Step 1: Identify the slow query. Use pg_stat_statements to find which queries jumped in mean time:

SELECT
  query,
  calls,
  total_exec_time / calls AS avg_ms,
  rows / calls AS avg_rows
FROM pg_stat_statements
WHERE total_exec_time > 1000
ORDER BY total_exec_time DESC
LIMIT 20;

Step 2: Capture the current plan. Run EXPLAIN (ANALYZE, BUFFERS) on a representative parameter set. Compare against a baseline plan from a healthy snapshot — most teams should keep a daily archive of EXPLAIN output for top queries.

Step 3: Check statistics freshness. Query pg_stat_user_tables.last_analyze for the affected table. If it’s hours old after a recent bulk operation, run ANALYZE table_name immediately. This is the single fastest mitigation and resolves a large fraction of “index suddenly not used” incidents.

Step 4: Watch pg_stat_user_indexes.idx_scan. If idx_scan = 0 for an index that should be hot, the planner is not using it at all. If idx_scan is incrementing but the query is still slow, the planner is using a different (worse) index.

Step 5: Confirm with a forced plan. In a non-production session, SET enable_seqscan = off and re-run the query. If forcing the index produces dramatically better timings, you have planner cost-estimation drift — usually fixed by ANALYZE, tuning random_page_cost, or increasing the statistics target.

Blast radius: A single mis-planned query on a hot table can cascade. Each slow query holds a connection, which exhausts the pool, which forces application servers to queue requests, which times out upstream calls. Within minutes, an apparently isolated database issue presents as a site-wide outage.

Recovery: Run ANALYZE first (it’s safe, non-blocking, and resolves stale-statistics issues immediately). If that doesn’t fix it, look for missing or wrong-type indexes, then planner cost tuning. Avoid REINDEX during an active incident unless you have confirmed bloat — REINDEX without CONCURRENTLY takes a write lock.

Still Not Working?

Covering indexes eliminate heap access — include all columns needed by the query in the index to enable Index Only Scans:

-- Query fetches user_id, email, created_at — all in the index
CREATE INDEX idx_users_covering ON users(user_id) INCLUDE (email, created_at);

SELECT user_id, email, created_at FROM users WHERE user_id = 42;
-- Index Only Scan — never touches the heap (fastest possible)

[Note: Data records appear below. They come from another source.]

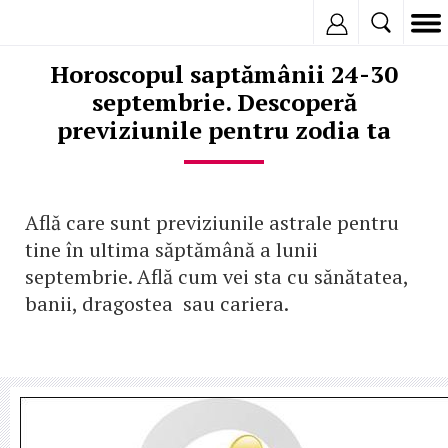
Inregistreaza
Horoscopul saptămânii 24-30
septembrie. Descoperă
previziunile pentru zodia ta
Află care sunt previziunile astrale pentru
tine în ultima săptămână a lunii
septembrie. Află cum vei sta cu sănătatea,
banii, dragostea sau cariera.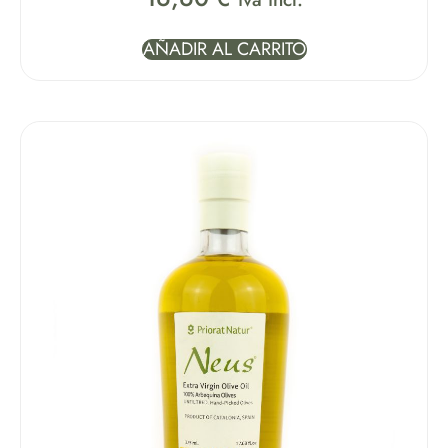
AÑADIR AL CARRITO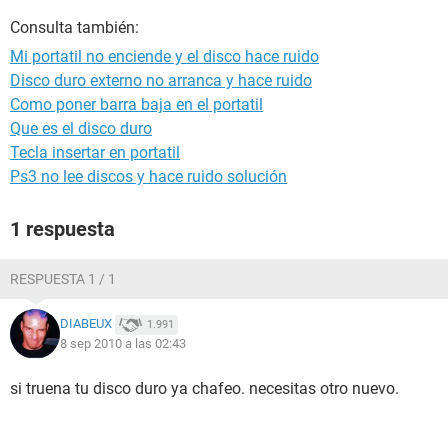
Consulta también:
Mi portatil no enciende y el disco hace ruido
Disco duro externo no arranca y hace ruido
Como poner barra baja en el portatil
Que es el disco duro
Tecla insertar en portatil
Ps3 no lee discos y hace ruido solución
1 respuesta
RESPUESTA 1 / 1
DIABEUX
1.991
8 sep 2010 a las 02:43
si truena tu disco duro ya chafeo. necesitas otro nuevo.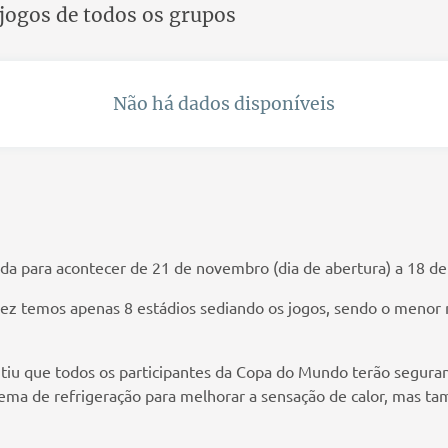
jogos de todos os grupos
Não há dados disponíveis
 para acontecer de 21 de novembro (dia de abertura) a 18 de 
a vez temos apenas 8 estádios sediando os jogos, sendo o meno
rantiu que todos os participantes da Copa do Mundo terão segura
stema de refrigeração para melhorar a sensação de calor, mas 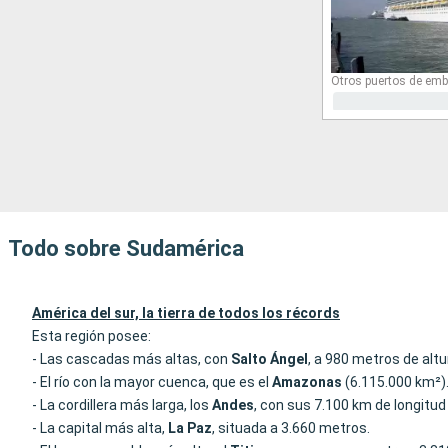
Otros puertos de emb
Todo sobre Sudamérica
América del sur, la tierra de todos los récords
Esta región posee:
- Las cascadas más altas, con
Salto Ángel
, a 980 metros de altu
- El río con la mayor cuenca, que es el
Amazonas
(6.115.000 km²)
- La cordillera más larga, los
Andes
, con sus 7.100 km de longitu
- La capital más alta,
La Paz
, situada a 3.660 metros.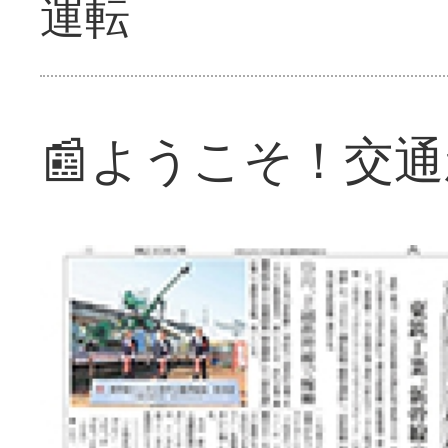
運転
📰ようこそ！交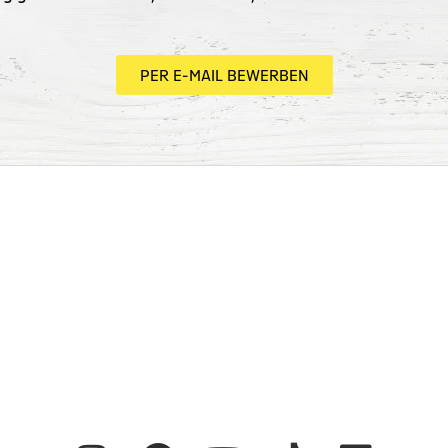
PER E-MAIL BEWERBEN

HOT updates and index bloat — PostgreSQL’s HOT (Heap Only Tuple) optimization avoids updating indexes during updates when only non-indexed columns change. If indexed columns are frequently updated, index bloat grows. Use REINDEX CONCURRENTLY to rebuild without blocking:

REINDEX INDEX CONCURRENTLY idx_orders_status;

Indexes on very wide columns — B-tree indexes on columns wider than ~2700 bytes fail silently. Use expression indexes or hash indexes for very long strings.

Generic plan vs custom plan with prepared statements — PostgreSQL switches from custom plans to a generic plan after five executions of a prepared statement. The generic plan can avoid an index that the custom plan would use. Override with plan_cache_mode = force_custom_plan per session if you see prepared statements regressing after the fifth call.

Read replica lagging on statistics — on replicas, ANALYZE runs only on the primary and is replicated as part of the catalog. If you see a primary using an index but the replica doing a seq scan, check pg_stat_user_tables.last_analyze on both. Some replication topologies need an explicit ANALYZE push.

Parallel query disabled — for very large tables, the planner may choose a parallel sequential scan over an index scan because the parallel workers make seq scan competitive. Check max_parallel_workers_per_gather. If you want to suppress parallel for a query, set SET max_parallel_workers_per_gather = 0.